Silvio Zavatti met the Inuit, for the first time in 1961, at Rankin Inlet in the Canadian Arctic sector.
During his expeditions, he carried out researches on customs and traditions, on string games, songs and dances. From this memorable encounter, he started a struggle as paladin of the ice people.
In 1962, he was with Walter Minestrini and Vladimiro Riccobelli in Lapland, among Sami people. Here, he studied the ergology of nomad Sami (Lapp) and he collected several artistic and daily-use material.
In 1963, he reached the Oriental Greenland, in the district of Angmagssalik. In this expedition he carried out researches on psychology, dances, arts, songs, educational system, and on the human ecology. He was accompanied by the doctor Massimo Cirone. They also discovered a unique archeologic evidence: a graffito on stone representing a racing dog. This graffito dated back to Saqqaq culture [link alla pagina https://it.wikipedia.org/wiki/Cultura_Saqqaq] (about 2000 years b.C.). From this experience, Zavatti started to publish several pieces to focus the attention on the safeguard of ancient uses and traditions of Inuit people, overwhelmed by the progress and the sudden “civilization”.
In 1967 and 1969, he was again in the Canadian Arctic. The first year in the Rankin Inlet village, already visited in 1961. The second year he was in Repulse Bay. At Rankin Inlet he completed the researches started in 1961 and shoot two colour documentaries on tundra life and on string games. At Repulse Bay, besides ethnographic studies, he carried out topographic observations that allow the correction of several errors on Canadian topographic maps. He studied also the ruins of Fort Hope, built in 1946 by the England explorer John Rae.
The expedition to Repulse Bay in 1969 was the last adventure of Zavatti as explorer. With the material collected from his journeys, he opened the Polar Museum in Civitanova Marche, his home town. He participated to eminent international conferences. In 1970, he organized in Civitanova Marche the International Polar Conference, while in 1983, he joined the Paris Conference as lecturer.

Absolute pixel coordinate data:
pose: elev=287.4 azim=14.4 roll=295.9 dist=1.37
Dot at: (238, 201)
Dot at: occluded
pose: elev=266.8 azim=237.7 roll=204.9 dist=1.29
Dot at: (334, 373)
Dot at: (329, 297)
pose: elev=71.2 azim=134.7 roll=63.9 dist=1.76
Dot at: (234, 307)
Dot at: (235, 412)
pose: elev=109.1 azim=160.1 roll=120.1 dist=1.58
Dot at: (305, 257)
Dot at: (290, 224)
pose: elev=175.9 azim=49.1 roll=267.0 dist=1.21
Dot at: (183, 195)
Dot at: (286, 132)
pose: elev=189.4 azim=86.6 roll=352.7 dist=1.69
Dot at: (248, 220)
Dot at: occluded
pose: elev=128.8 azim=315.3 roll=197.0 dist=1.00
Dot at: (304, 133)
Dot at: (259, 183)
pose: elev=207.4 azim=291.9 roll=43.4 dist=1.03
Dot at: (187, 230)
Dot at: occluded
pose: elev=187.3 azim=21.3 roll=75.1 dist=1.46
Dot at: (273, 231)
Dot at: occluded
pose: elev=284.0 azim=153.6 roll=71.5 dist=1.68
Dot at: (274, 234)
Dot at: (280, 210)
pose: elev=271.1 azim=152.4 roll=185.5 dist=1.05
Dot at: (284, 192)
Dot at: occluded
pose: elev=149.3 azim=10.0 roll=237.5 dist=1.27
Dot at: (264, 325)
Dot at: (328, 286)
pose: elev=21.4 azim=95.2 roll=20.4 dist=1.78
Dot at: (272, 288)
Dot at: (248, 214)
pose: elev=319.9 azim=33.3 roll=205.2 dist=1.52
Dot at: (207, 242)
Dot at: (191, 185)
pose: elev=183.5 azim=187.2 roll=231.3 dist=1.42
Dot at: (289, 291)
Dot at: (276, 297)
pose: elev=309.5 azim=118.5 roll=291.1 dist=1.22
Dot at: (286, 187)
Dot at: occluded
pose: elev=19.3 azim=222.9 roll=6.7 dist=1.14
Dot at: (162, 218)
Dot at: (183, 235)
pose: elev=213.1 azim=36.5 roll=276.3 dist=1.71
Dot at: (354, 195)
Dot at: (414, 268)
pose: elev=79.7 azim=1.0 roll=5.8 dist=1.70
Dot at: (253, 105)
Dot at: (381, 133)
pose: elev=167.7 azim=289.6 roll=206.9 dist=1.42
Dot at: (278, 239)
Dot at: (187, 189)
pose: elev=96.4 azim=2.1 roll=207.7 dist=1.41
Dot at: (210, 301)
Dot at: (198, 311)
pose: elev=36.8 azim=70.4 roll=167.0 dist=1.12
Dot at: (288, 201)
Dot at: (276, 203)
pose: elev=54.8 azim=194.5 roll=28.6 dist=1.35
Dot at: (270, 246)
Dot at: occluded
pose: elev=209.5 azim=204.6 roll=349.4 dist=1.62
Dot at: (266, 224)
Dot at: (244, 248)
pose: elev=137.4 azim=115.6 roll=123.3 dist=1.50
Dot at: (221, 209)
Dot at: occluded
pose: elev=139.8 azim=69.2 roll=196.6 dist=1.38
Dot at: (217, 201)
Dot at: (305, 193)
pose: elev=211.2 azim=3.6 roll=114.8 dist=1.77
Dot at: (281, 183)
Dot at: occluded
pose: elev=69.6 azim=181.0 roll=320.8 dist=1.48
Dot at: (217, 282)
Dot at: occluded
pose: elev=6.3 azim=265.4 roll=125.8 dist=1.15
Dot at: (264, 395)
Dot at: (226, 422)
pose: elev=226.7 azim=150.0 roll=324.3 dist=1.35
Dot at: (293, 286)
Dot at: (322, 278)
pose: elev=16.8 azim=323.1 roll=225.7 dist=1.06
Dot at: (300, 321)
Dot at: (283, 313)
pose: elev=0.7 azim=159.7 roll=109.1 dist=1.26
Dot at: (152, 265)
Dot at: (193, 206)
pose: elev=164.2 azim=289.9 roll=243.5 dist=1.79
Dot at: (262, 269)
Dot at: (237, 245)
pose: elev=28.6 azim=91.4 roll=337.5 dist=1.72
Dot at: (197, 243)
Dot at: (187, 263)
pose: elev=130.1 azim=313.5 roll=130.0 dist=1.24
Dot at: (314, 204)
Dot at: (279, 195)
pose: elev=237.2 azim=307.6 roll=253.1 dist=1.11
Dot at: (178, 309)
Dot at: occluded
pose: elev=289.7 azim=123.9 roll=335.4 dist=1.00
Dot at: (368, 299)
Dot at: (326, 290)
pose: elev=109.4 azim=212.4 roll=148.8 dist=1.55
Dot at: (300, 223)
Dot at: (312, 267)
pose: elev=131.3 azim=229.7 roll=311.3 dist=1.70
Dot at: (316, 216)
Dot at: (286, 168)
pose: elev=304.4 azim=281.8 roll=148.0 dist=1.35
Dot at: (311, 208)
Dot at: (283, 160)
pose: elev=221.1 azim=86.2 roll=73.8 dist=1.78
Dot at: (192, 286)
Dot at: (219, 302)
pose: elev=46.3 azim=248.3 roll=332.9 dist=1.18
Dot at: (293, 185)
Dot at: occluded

Problem requirements -> Rewrite the passage of the text on Silvio Zavatti's expeditions that begins at the words "In 1967 and" and stops after "explorer John Rae.", substituting "investigations" for "researches".

Written answer ->
In 1967 and 1969, he was again in the Canadian Arctic. The first year in the Rankin Inlet village, already visited in 1961. The second year he was in Repulse Bay. At Rankin Inlet he completed the investigations started in 1961 and shoot two colour documentaries on tundra life and on string games. At Repulse Bay, besides ethnographic studies, he carried out topographic observations that allow the correction of several errors on Canadian topographic maps. He studied also the ruins of Fort Hope, built in 1946 by the England explorer John Rae.